Por meio de nota enviada à imprensa, Bandeira de Mello afirmou: "Fui surpreendido com a notícia de hoje (ontem), que recebi de vocês (imprensa) e que, obviamente, não esperava receber. Nem eu nem meus advogados tivemos ainda acesso à íntegra do relatório, apenas aos trechos que foram divulgados pela imprensa. Por esse motivo, não posso declarar nada a não ser que estou com a consciência absolutamente tranquila e que confio na Justiça.

Também por merio de comunicado oficial, a NHJ informou que "embora não tenha tido acesso ao relatório, entende que os trabalhos periciais estão incompletos, razão pela qual, no último dia 3 de junho, apresentou petição à autoridade policial com quesitos complementares dirigidos aos peritos do Instituto de Criminalística Carlos Éboli (ICCE).
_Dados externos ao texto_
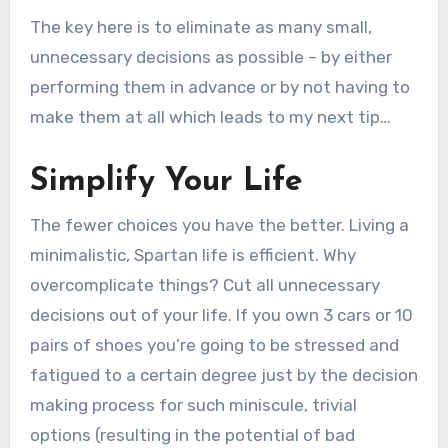
The key here is to eliminate as many small,
unnecessary decisions as possible – by either
performing them in advance or by not having to
make them at all which leads to my next tip…
Simplify Your Life
The fewer choices you have the better. Living a
minimalistic, Spartan life is efficient. Why
overcomplicate things? Cut all unnecessary
decisions out of your life. If you own 3 cars or 10
pairs of shoes you’re going to be stressed and
fatigued to a certain degree just by the decision
making process for such miniscule, trivial
options (resulting in the potential of bad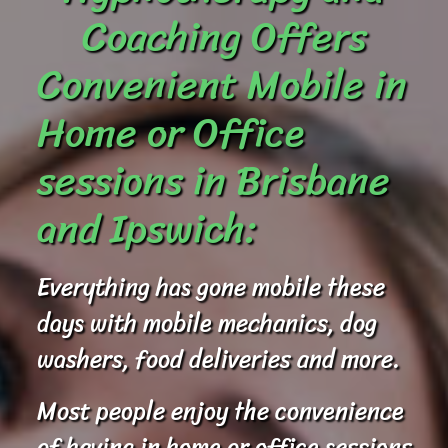
Coaching Offers
Convenient Mobile in
Home or Office
sessions in Brisbane
and Ipswich:
Everything has gone mobile these
days with mobile mechanics, dog
washers, food deliveries and more.
Most people enjoy the convenience
of having in home or office sessions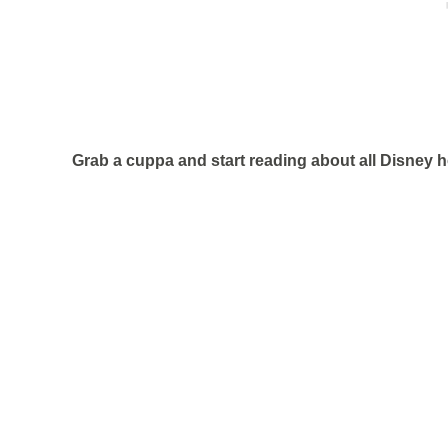
Grab a cuppa and start reading about all Disney h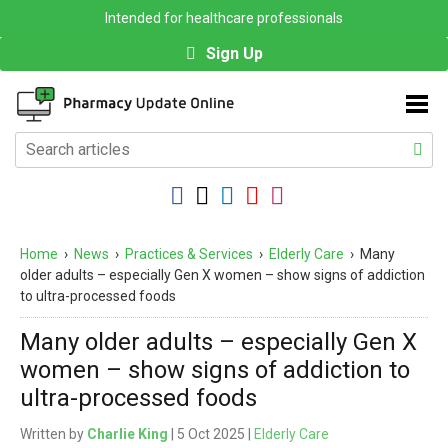
Intended for healthcare professionals
Sign Up
Home
›
News
›
Practices & Services
›
Elderly Care
›
Many
older adults – especially Gen X women – show signs of addiction
to ultra-processed foods
Many older adults – especially Gen X
women – show signs of addiction to
ultra-processed foods
Written by
Charlie King
| 5 Oct 2025 |
Elderly Care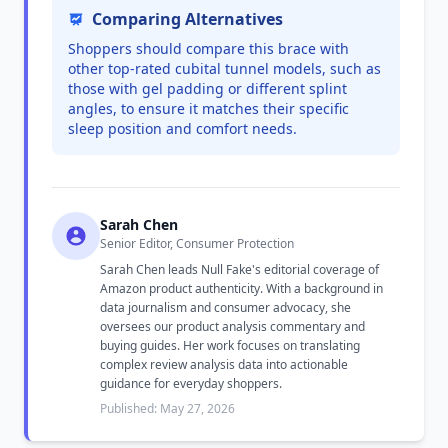
Comparing Alternatives
Shoppers should compare this brace with
other top-rated cubital tunnel models, such as
those with gel padding or different splint
angles, to ensure it matches their specific
sleep position and comfort needs.
Sarah Chen
Senior Editor, Consumer Protection
Sarah Chen leads Null Fake's editorial coverage of
Amazon product authenticity. With a background in
data journalism and consumer advocacy, she
oversees our product analysis commentary and
buying guides. Her work focuses on translating
complex review analysis data into actionable
guidance for everyday shoppers.
Published: May 27, 2026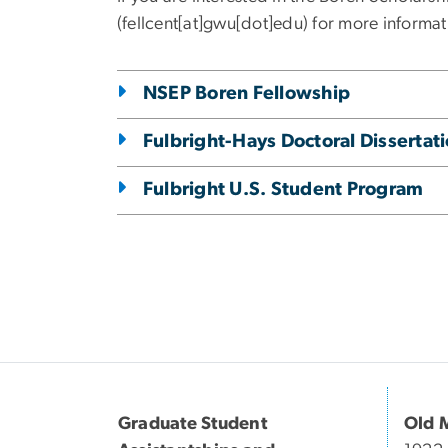
(fellcent[at]gwu[dot]edu)
for more informat
NSEP Boren Fellowship
Fulbright-Hays Doctoral Disserta
Fulbright U.S. Student Program
Graduate Student
Old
Sendo assim, o encerramento dos trabalhos investigativos neste momento, sobretudo com a imputação de responsabilidades pessoais a título de dolo eventual, não traduz a completa elucidação dos fatos". O Flamengo, por sua vez, não se manifestou sobre o caso.

Relembre a tragédia

O incêndio no Ninho do Urubu aconteceu no dia 8 de fevereiro deste ano e deixou 10 jovens mortos - Athila Paixão, de 14 anos; Arthur Vinícius, 14 anos; Bernardo Pisetta, 14 anos; Christian Esmério, 15 anos; Gedson Santos, 14 anos; Jorge Eduardo, 15 anos; Pablo Henrique, 14 anos; Rykelmo de Souza, 16 anos; Samuel Thomas Rosa, 15 anos; e Vitor Isaías, 15 anos. Outros três atletas ainda ficaram feridos e tiveram de ser hospitalizados: Kauan Emanuel, 14 anos; Francisco Dyogo, 15 anos; e Jhonata Ventura, de 15 anos. Jhonata foi que apresentou o quadro mais grave, com queimaduras em 30% do corpo.

Os jovens dormiam em contêineres e o fogo teria começado após um curto-circuito em um aparelho de ar-condicionado de um dos dormitórios. À época, os alojamentos não estavam totalmente cheios porque, devido ao temporal do dia anterior, os treinos haviam sido cancelados e muitos jovens retornaram às respectivas casas.

Durante a apuração do caso, foi apontado que o local onde estavam os alojamentos, segundo a planta original, seria destinado a um estacionamento e, portanto, não poderia ter tais estruturas.

Após o incêndio, iniciou-se uma batalha entre o clube e as famílias das vítimas. Inicialmente, nas reuniões entre as partes, a diretoria rubro-negra não aceitou os valores propostos pela Defensoria Pública. Depois de todo um imbróglio - em um período que, inclusive, o Fla se pronunciava apenas através de notas à imprensa -, as negociações foram individuais e, até o momento, apenas quatro acordos foram fechados: com os familiares do Athila, Gedinho, Jhonata Ventura e com o pai do Rykelmo (a mãe permanece em negociação).